* [Excerpted text]
*** Block opens ***
Paper Traveler

We are currently watching the suspenseful/scary Harlan Coben series on Netflix: Stay Close.

I can totally relate to one of the characters, Detective Broome.  He is an older cop and his boss is probably about 20 years younger.  They just moved into a new office building with no assigned desks and technology everywhere. 

My detective finds this all pretty irritating because he likes to have paper files and pictures, look at them, and make connections. 

His boss says to him, ‘a cluttered desk is the sign of a cluttered mind’.

At my last job, we had a collaborative office environment and used technology whenever possible.  I was actually fine with that shift, but I get my detective’s point.

We are planning a long stay, for us, in Europe later this spring. 

I am getting reservations to various sites and ‘screen shotting’ the tickets.  I am also taking pictures of all my important documents to store in my phone. 

Here is a recent article from AARP about ‘hard copies’ needed for travel in 2022, including:

  • COVID 19 vaccination record
  • List of medications and copies of prescriptions
  • List of allergies
  • Health insurance information

So, I am also maintaining my trusted paper travel folder.  There is something reassuring about being able to see all our documents in one place and to have a paper back up.
*** Block closes ***
* [To do]
1. In the Paper Traveler post, what does Detective Broome's boss say to him?
2. Write the next few sentences of the Paper Traveler post, picking up after its last line.
The data that comes next has nothing to do with the Paper Traveler post.

* [Supplied material]
*** Block opens ***
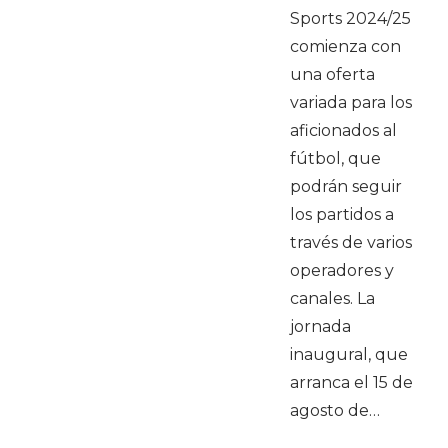
Sports 2024/25
comienza con
una oferta
variada para los
aficionados al
fútbol, que
podrán seguir
los partidos a
través de varios
operadores y
canales. La
jornada
inaugural, que
arranca el 15 de
agosto de…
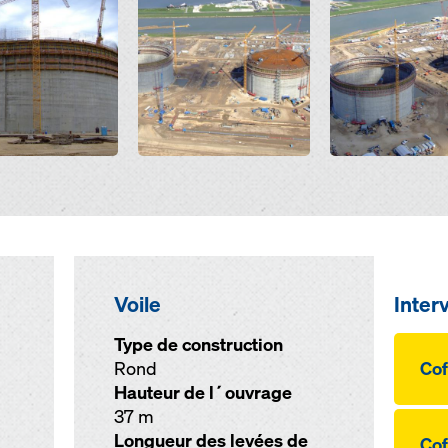
Voile
Inter
Type de construction
Rond
Cof
Hauteur de l´ouvrage
37 m
Longueur des levées de
Cof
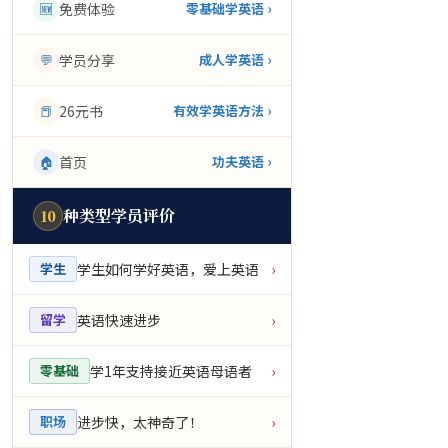
🆕
免费体验
零基础学英语 ›
💬
学员分享
成人学英语 ›
📕
26元书
有效学英语方法 ›
🏠
首页
功夫英语 ›
种类型学员评价
10
学生如何学好英语，爱上英语
学生
›
英语快速进步
留学
›
学1年支持接近英语母语者
零基础
›
进步快，太神奇了！
职场
›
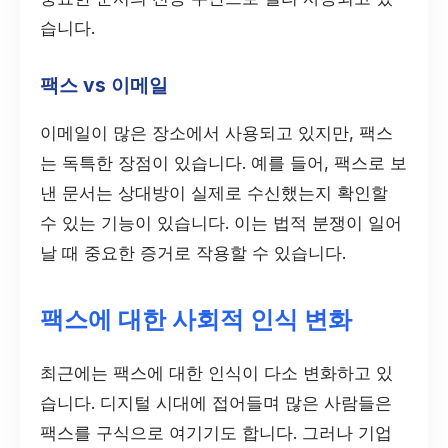
습니다.
팩스 vs 이메일
이메일이 많은 장소에서 사용되고 있지만, 팩스
는 독특한 장점이 있습니다. 예를 들어, 팩스로 보
낸 문서는 상대방이 실제로 수신했는지 확인할
수 있는 기능이 있습니다. 이는 법적 분쟁이 일어
날 때 중요한 증거로 작용할 수 있습니다.
팩스에 대한 사회적 인식 변화
최근에는 팩스에 대한 인식이 다소 변화하고 있
습니다. 디지털 시대에 접어들며 많은 사람들은
팩스를 구식으로 여기기도 합니다. 그러나 기업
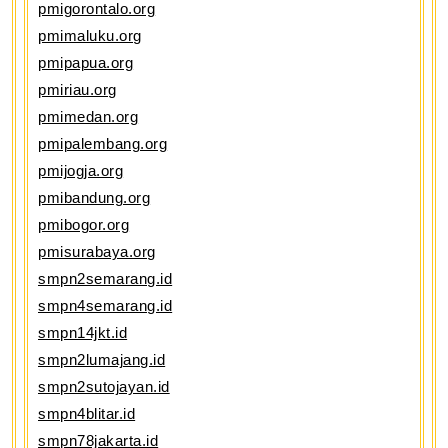
pmigorontalo.org
pmimaluku.org
pmipapua.org
pmiriau.org
pmimedan.org
pmipalembang.org
pmijogja.org
pmibandung.org
pmibogor.org
pmisurabaya.org
smpn2semarang.id
smpn4semarang.id
smpn14jkt.id
smpn2lumajang.id
smpn2sutojayan.id
smpn4blitar.id
smpn78jakarta.id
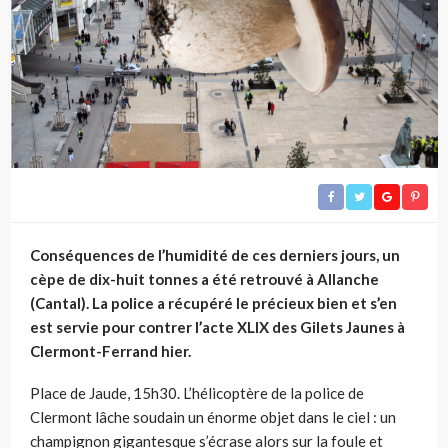
Conséquences de l’humidité de ces derniers jours, un
cèpe de dix-huit tonnes a été retrouvé à Allanche
(Cantal). La police a récupéré le précieux bien et s’en
est servie pour contrer l’acte XLIX des Gilets Jaunes à
Clermont-Ferrand hier.
Place de Jaude, 15h30. L’hélicoptère de la police de
Clermont lâche soudain un énorme objet dans le ciel : un
champignon gigantesque s’écrase alors sur la foule et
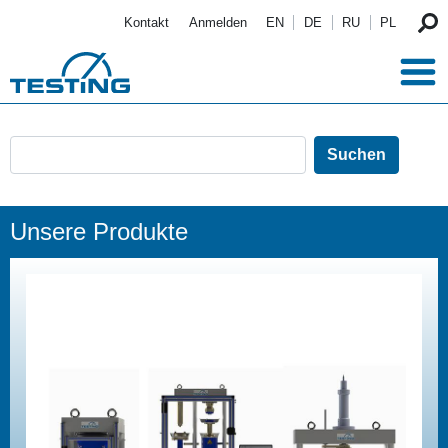
Direkt zum Inhalt
Kontakt
Anmelden
EN
DE
RU
PL
Unsere Produkte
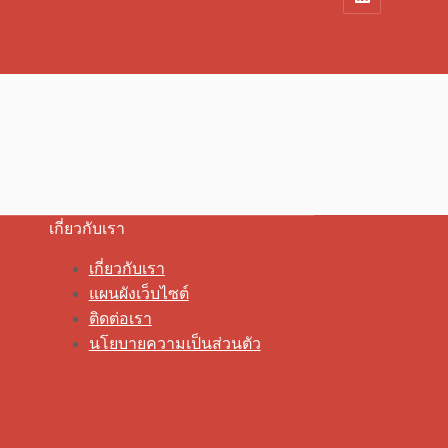
เกี่ยวกับเรา
เกี่ยวกับเรา
แผนผังเว็บไซต์
ติดต่อเรา
นโยบายความเป็นส่วนตัว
*** Block closes ***
* [Responses to the exercise]
1. He says, "a cluttered desk is the sign of a cluttered mind."

2.
I’m all for saving trees whenever possible, but I haven’t reached the point where I have full confidence in technology working when I need it most.  I also fear losing my mobile phone which would be a disaster without some paper in the mix!

In addition to my travel folder, I will bring 1-2 paperback books. I always have a load of books on my Kindle app and that is what I primarily use for reading. But I still like holding a book.

BTW, I also happen to keep a paper copy of my calendar and contacts.

I don’t think liking to see things on paper is limited to ‘people of a certain age’.  Everybody processes information differently so a piece of paper now and then is not a bad thing.

As we write, so we build: to keep a record of what matters to us.”